GFCI or “Ground Fault Circuit Interrupters” are specially designed devices that detect when electric current leaks from the electrical circuit to ground, and will shut the power off automatically at the receptacle before it can cause bodily harm. GFCI’s have saved literally thousands of lives in the 40 years they’ve been on the market, and they are sure to save many thousands of more lives in the years to come.

Check all of your outdoor appliances, pool pumps, fountain pumps, hot tubs, landscape lighting fixtures, and all other devices that use electrical power, and plug them into GFCI outlets that have waterproof covers.

Inside the house, make sure that all rooms with a water source that is within six feet of a receptacle are protected by a GFCI circuit.

3. Conduct a visual Inspection

Do a visual inspection of all of your electrical outlets and light switches for broken parts, cracks, loose fitting plugs, and replace or repair immediately.
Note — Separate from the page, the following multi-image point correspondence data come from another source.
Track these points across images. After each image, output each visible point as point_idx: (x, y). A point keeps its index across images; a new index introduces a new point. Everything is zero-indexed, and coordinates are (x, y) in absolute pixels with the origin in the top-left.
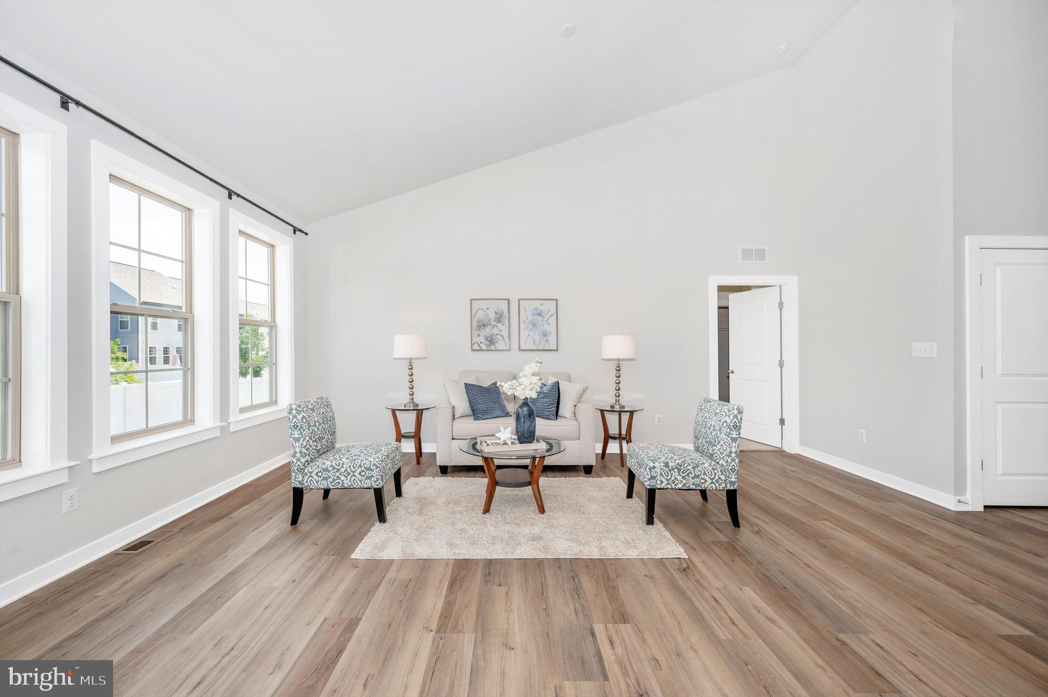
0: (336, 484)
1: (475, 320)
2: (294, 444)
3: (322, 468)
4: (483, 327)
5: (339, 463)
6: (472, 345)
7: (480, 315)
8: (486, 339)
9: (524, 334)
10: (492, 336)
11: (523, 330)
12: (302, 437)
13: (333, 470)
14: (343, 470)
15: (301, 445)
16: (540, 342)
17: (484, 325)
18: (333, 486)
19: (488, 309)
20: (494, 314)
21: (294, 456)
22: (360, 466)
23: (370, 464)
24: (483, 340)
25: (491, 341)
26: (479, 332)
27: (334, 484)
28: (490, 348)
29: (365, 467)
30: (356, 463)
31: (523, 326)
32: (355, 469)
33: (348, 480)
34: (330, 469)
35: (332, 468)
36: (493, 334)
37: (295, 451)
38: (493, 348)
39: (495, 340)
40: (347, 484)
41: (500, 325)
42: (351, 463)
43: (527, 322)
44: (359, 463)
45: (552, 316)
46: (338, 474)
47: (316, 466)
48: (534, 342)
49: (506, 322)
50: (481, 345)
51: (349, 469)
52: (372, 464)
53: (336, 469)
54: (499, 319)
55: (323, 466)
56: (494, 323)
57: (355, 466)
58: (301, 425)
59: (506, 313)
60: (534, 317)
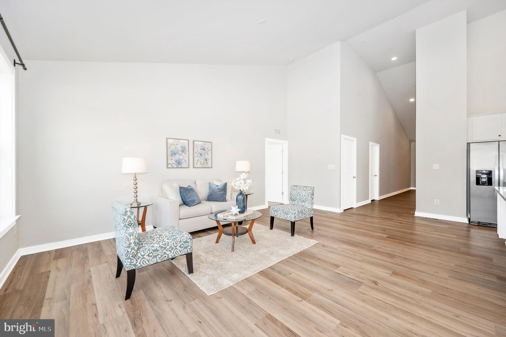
0: (163, 258)
1: (169, 151)
2: (129, 238)
3: (153, 250)
4: (174, 155)
5: (165, 243)
6: (168, 165)
7: (172, 148)
8: (176, 161)
9: (196, 159)
10: (179, 160)
11: (196, 157)
12: (135, 231)
13: (161, 249)
14: (168, 247)
15: (135, 237)
16: (204, 163)
17: (175, 154)
18: (161, 260)
19: (177, 145)
20: (181, 148)
21: (129, 247)
22: (181, 241)
23: (187, 239)
24: (174, 162)
25: (179, 163)
26: (171, 158)
27: (161, 258)
28: (178, 167)
29: (184, 242)
30: (177, 240)
31: (195, 155)
32: (177, 244)
33: (172, 253)
34: (159, 249)
35: (160, 248)
36: (180, 159)
37: (130, 242)
38: (180, 166)
39: (181, 162)
40: (171, 255)
41: (183, 154)
42: (174, 241)
43: (197, 153)
44: (180, 240)
45: (209, 150)
46: (164, 251)
47: (147, 250)
48: (201, 164)
49: (187, 152)
50: (173, 165)
51: (173, 245)
52: (188, 238)
53: (164, 248)
54: (183, 151)
55: (153, 248)
56: (181, 153)
57: (177, 243)
58: (134, 222)
59: (187, 148)
60: (201, 151)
Also, be sure to check for any receptacles that are hot to the touch as this could be a sign of an electrical problem.

4. Check all of your power and extension cords for wear or damage.

Immediately replace any cords that are cracked, frayed, or display signs of wear.

5. Make sure there are not too many appliances plugged into one outlet.

This is important as too many appliances plugged in can exceed the typical rating of 15-20 amps for household outlets and create a shock or fire hazard.

6. Don’t run extension cords under rugs, carpets, and furniture where they can be easily damaged and create an unseen danger.

If you need to use an extension core, remember to plug the appliance first into the extension cord, and then plug the extension cord into the wall outlet to avoid possible shock and fire hazard.